See, this is exactly why I love films.

I haven’t reviewed a movie since God knows when, but after watching a screening of the 2017 thriller/comedy, Kafou at The Island House Cinema this weekend, I just knew I had to.

The Island House Film Festival screened the film on Saturday. 

If I’m being completely honest, I was there to support a film director friend of mine, whose short doc was debuting before Kafou. But, I’m so glad I stuck around. It was so worth it. 

A TALENTED BUNCH. L-R: Filmmaker, Lavado Stubbs, Rogan Smith; Kafou screenwriter, Gilbert Mirambeau Jr.; filmmaker, Neville Smith; Bahamian actress, Chrystal Bethell and Kafou director, Bruno Mourral.
Gilbert and Rogan pose for a quick photo. This man is so humble. What a wonderful spirit.

The Plot Was Sooo Good

So, to the plot. Two friends are hired to deliver an unknown package. They are given three very specific rules: never roll down the windows, never open the trunk and finally, don’t stop the car for any reason. 

I read that plot and immediately knew this film was going to be special. 

I love rules. Because every time a rule is broken, it immediately puts the audience on the edge of their seats. 

The film is set in Port-au-Prince at night and takes the protagonists through a series of situations that force them to make life-changing decisions. 

The movie, which is in Creole with English subtitles, highlights the various levels of corruption in Haiti and the desperation people feel just to survive. 

Nothing is as it seems in this film and I love it like that. The film effortlessly captures the mood of Port-au-Prince and manages to weave in lots of music without it becoming a distraction. 

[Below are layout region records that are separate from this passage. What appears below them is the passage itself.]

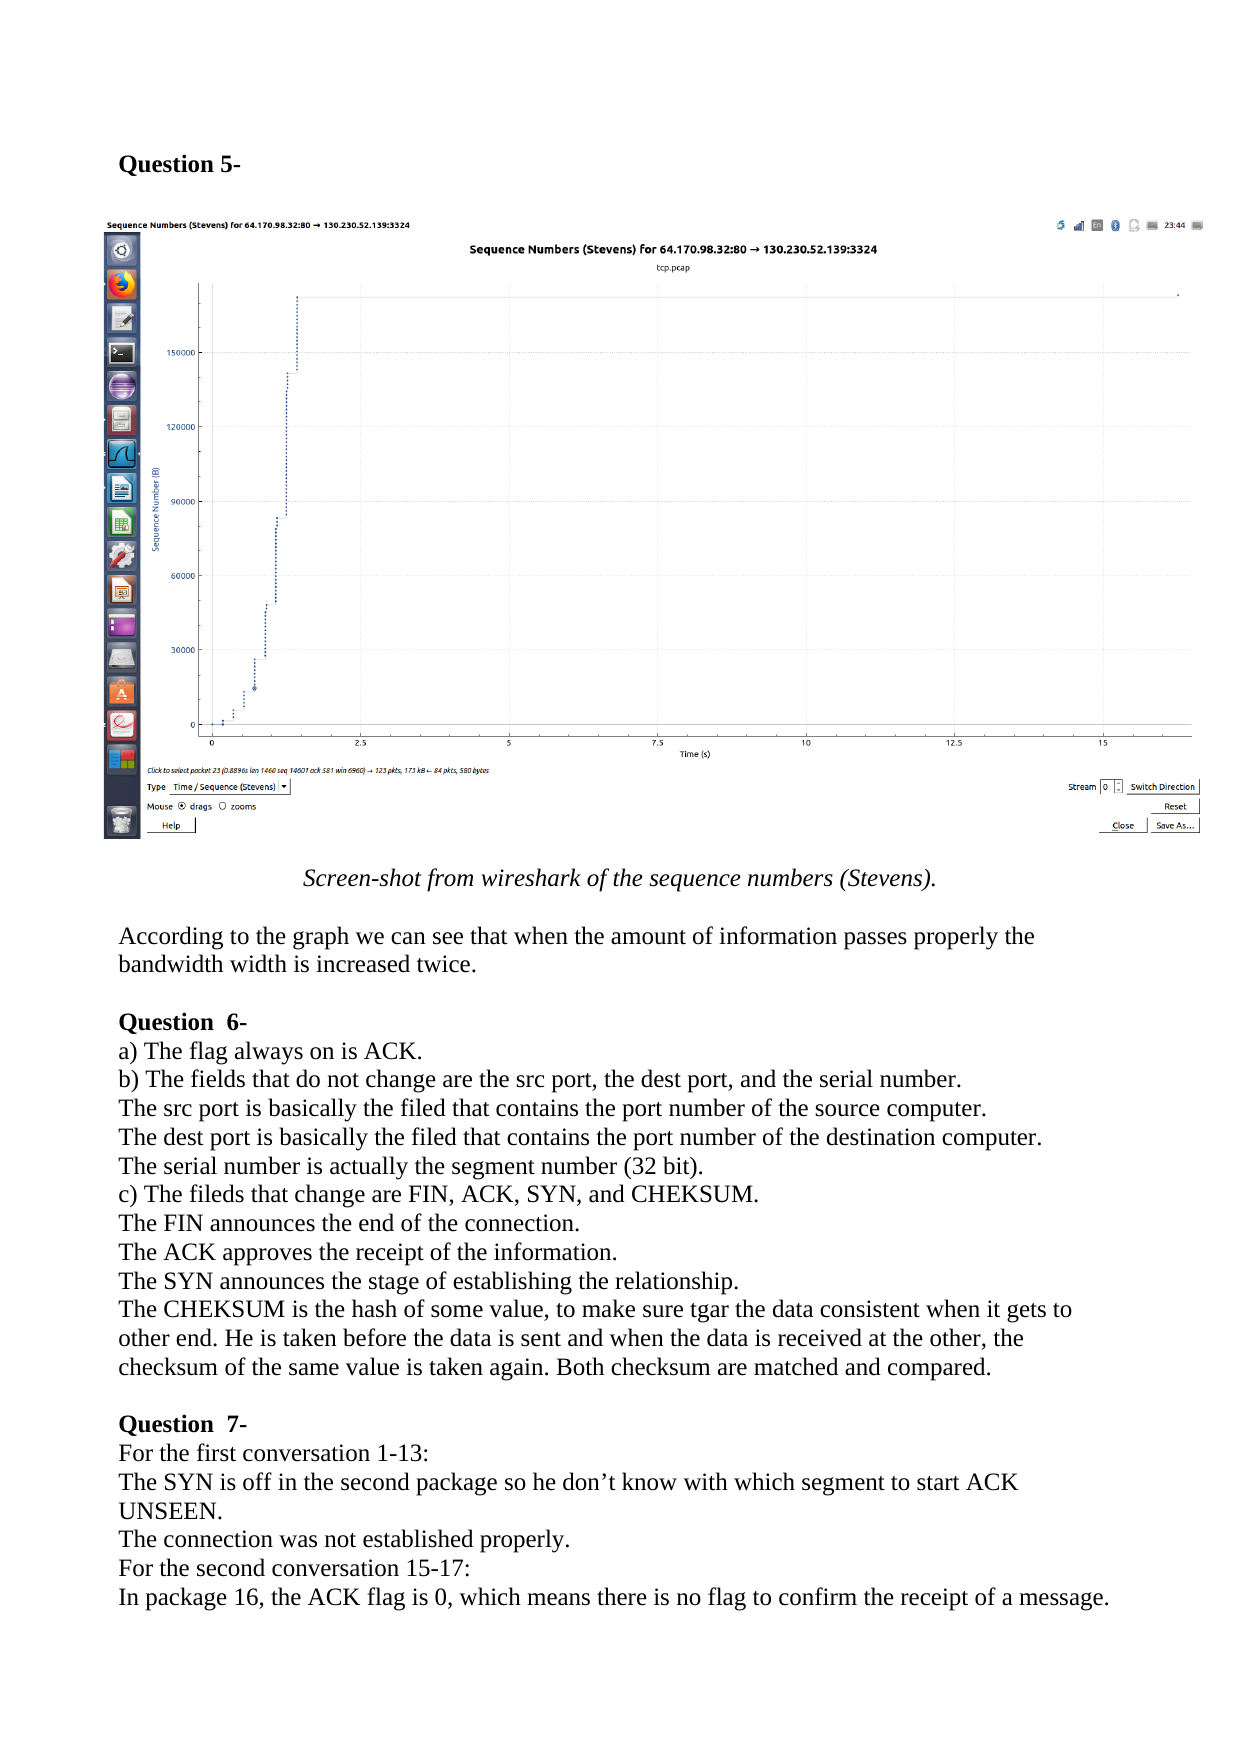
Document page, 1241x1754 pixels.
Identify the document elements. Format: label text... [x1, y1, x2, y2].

text The src port is basically the filed that contains the port number of the source computer. [118, 1093, 1122, 1122]
text Question 6- [118, 1007, 1122, 1036]
text Screen-shot from wireshark of the sequence numbers (Stevens). [118, 839, 1122, 892]
text The serial number is actually the segment number (32 bit). [118, 1151, 1122, 1179]
picture [103, 218, 1205, 839]
text Question 5- [118, 149, 1122, 178]
text b) The fields that do not change are the src port, the dest port, and the serial number. [118, 1064, 1122, 1093]
text The FIN announces the end of the connection. [118, 1208, 1122, 1237]
text The CHEKSUM is the hash of some value, to make sure tgar the data consistent when it gets to other end. He is taken before the data is sent and when the data is received at the other, the checksum of the same value is taken again. Both checksum are matched and compared. [118, 1294, 1122, 1381]
text c) The fileds that change are FIN, ACK, SYN, and CHEKSUM. [118, 1179, 1122, 1208]
text The SYN announces the stage of establishing the relationship. [118, 1266, 1122, 1294]
text Question 7- [118, 1409, 1122, 1438]
text [118, 178, 1122, 218]
text The ACK approves the receipt of the information. [118, 1237, 1122, 1266]
text According to the graph we can see that when the amount of information passes properly the bandwidth width is increased twice. [118, 921, 1122, 978]
text a) The flag always on is ACK. [118, 1036, 1122, 1064]
text The dest port is basically the filed that contains the port number of the destination computer. [118, 1122, 1122, 1151]
text For the first conversation 1-13: The SYN is off in the second package so he don’t know with which segment to start ACK UNSEEN. The connection was not established properly. For the second conversation 15-17: In package 16, the ACK flag is 0, which means there is no flag to confirm the receipt of a message. [118, 1438, 1122, 1611]
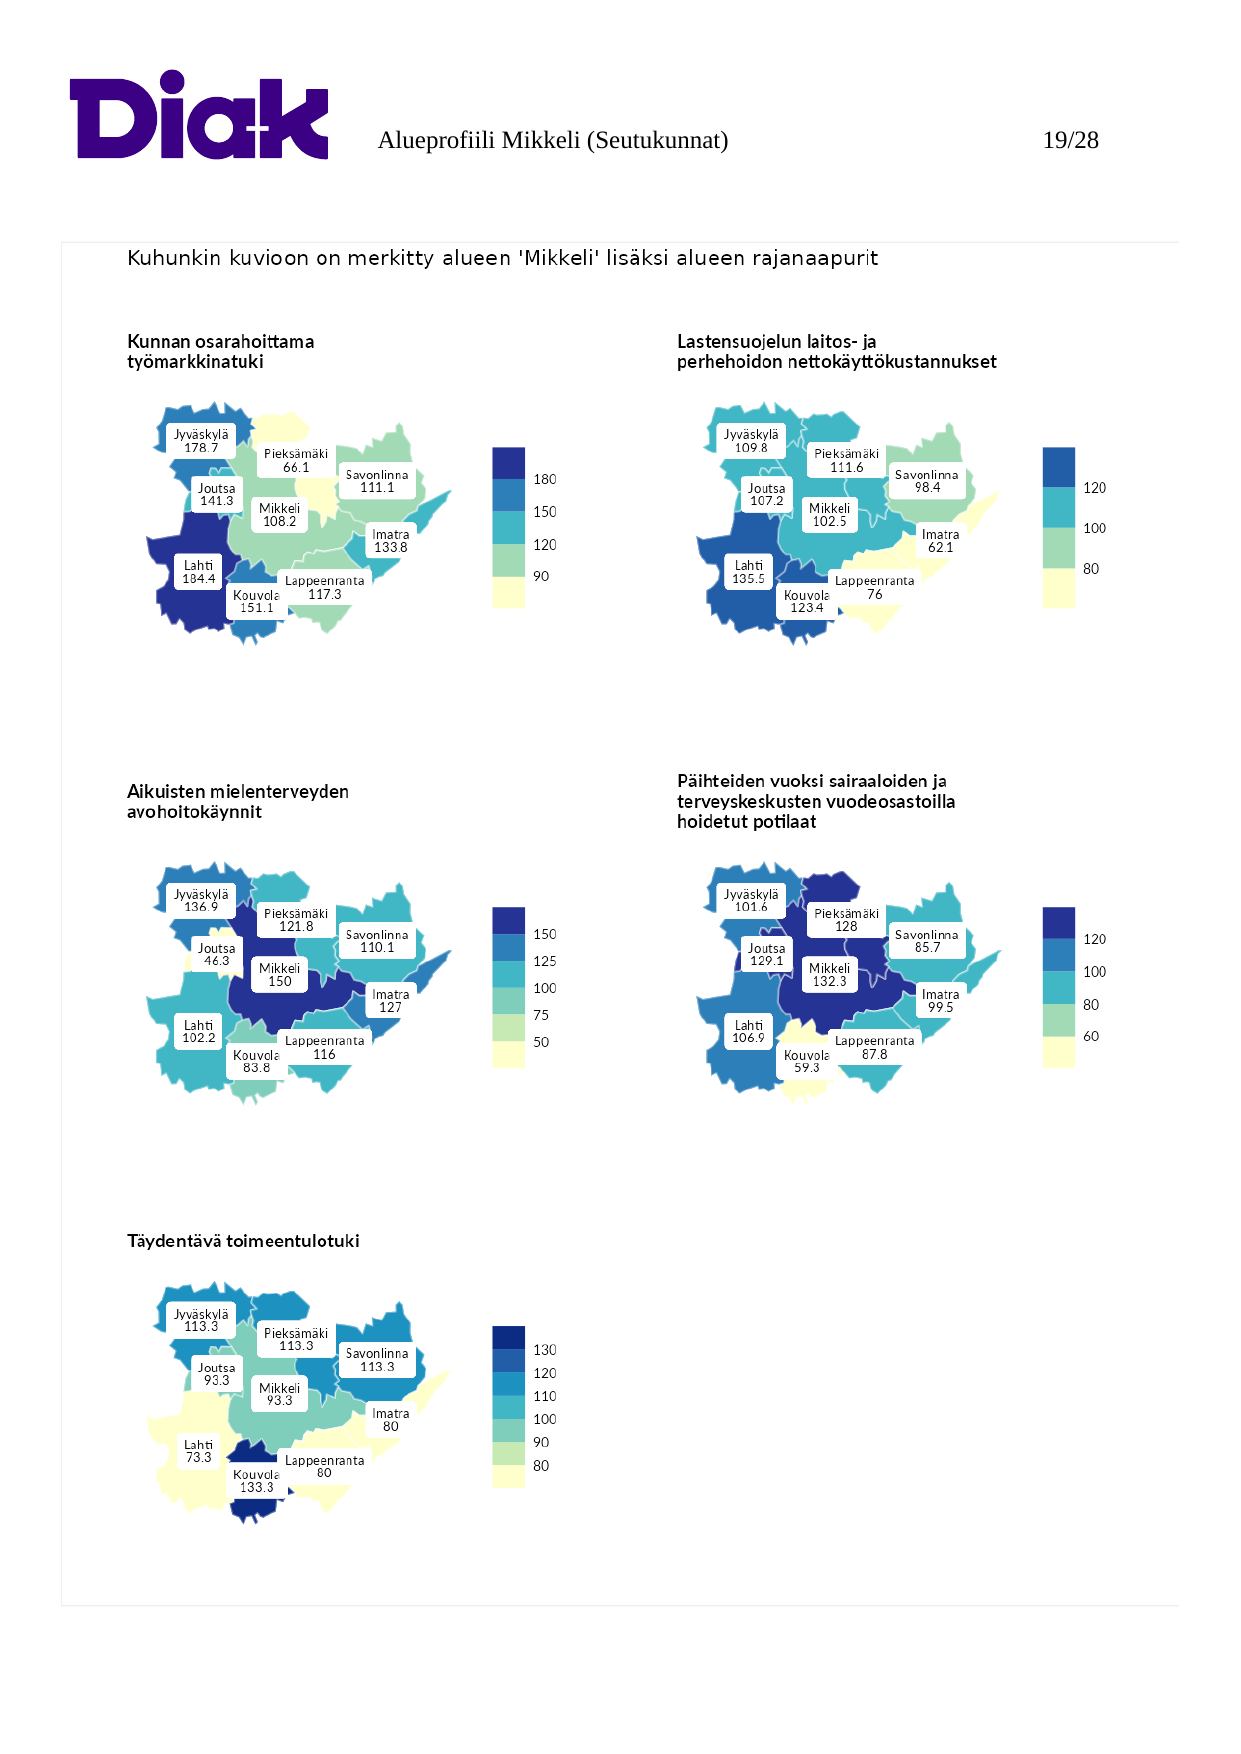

I literally felt like I was driving in the car with the protagonists as they tore down through the deserted streets. 

How Did Haitians Respond

The entire cast delivered strong performances. There were funny moments and many moments the audience won’t see coming. It was cinematic gold from start to finish. The audience in the theatre gave the film a huge applause.

Director Bruno Mourral and screenwriter, Gilbert Mirambeau Jr. were on hand for a Q&A after the screening and noted that Haitians had mixed feelings about the film. The bourgeoisie felt it depicted Haiti in a negative light, while inner-city Haitians felt it was spot on. 

Kafou was hands down one of the best movies I have ever watched in my life. It was pure cinematic gold. It even gave me a greater appreciation of the Creole language. It’s so colorful. 

I will be purchasing this film for my collection. I have already encouraged my friends to go and watch it. You should, too. You won’t be disappointed. 

Discussing Kafou during a Q&A session.

Neville and I take a quick selfie. His short film about Bahamian limbo king, “Action Jackson” got rave reviews.
I got the chance to meet this beautiful actress, Chrystal Bethell. She sat next to me in the theatre to watch Kafou. Super nice and very down to earth.